In 1 Cor.1-4, Paul admonished them for their pride which has created divisions that have separated them and threaten to break up the church. In ch.3 he wrote that they were like men of flesh or baby Christians who were still being fed milk and not solid food. The consequences of continuing to live this way are given in 1 Cor.3:12-15 with imagery of the judgment day of Christians. Even though our sins will be forgiven, our lives will still be analyzed by God. Paul said, “Be careful what you build on the foundation which has been laid which is Jesus Christ.” The analogy is that our lives are like a building being built on our foundation which is Christ. This foundation is awesome, able to hold the highest and heaviest building.

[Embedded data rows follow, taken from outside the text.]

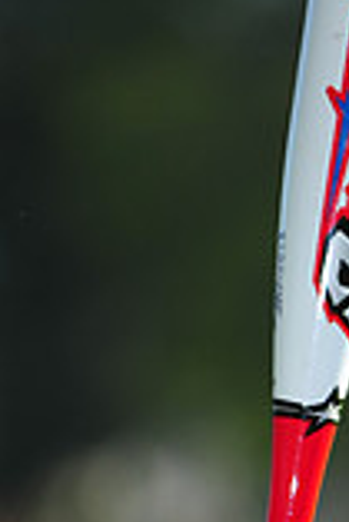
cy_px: 928
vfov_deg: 2.8
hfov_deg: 1.9
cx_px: 555
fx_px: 10693
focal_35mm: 737
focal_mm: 200
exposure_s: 1/1250
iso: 200
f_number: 4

Will we build a one story shack on a foundation laid for a skyscraper? Paul went on to say that the judgment day for Christians will be like a fire that will test or prove the quality of our work which is likened to building materials. Will our lives be like wood, hay, or stubble which will be burned up in the fire, or will they be like gold, silver, and precious stones which will survive the fire and receive a reward? Christians are supposed to be living a life that serves and glorifies the Lord. Paul established in ch.1 that we have everything we need to do so, therefore let the Spirit of God change you. Step out in faith to serve God instead of self, and love your neighbor as yourself, “and whatever you do in word or deed, do all in the name of the Lord Jesus”.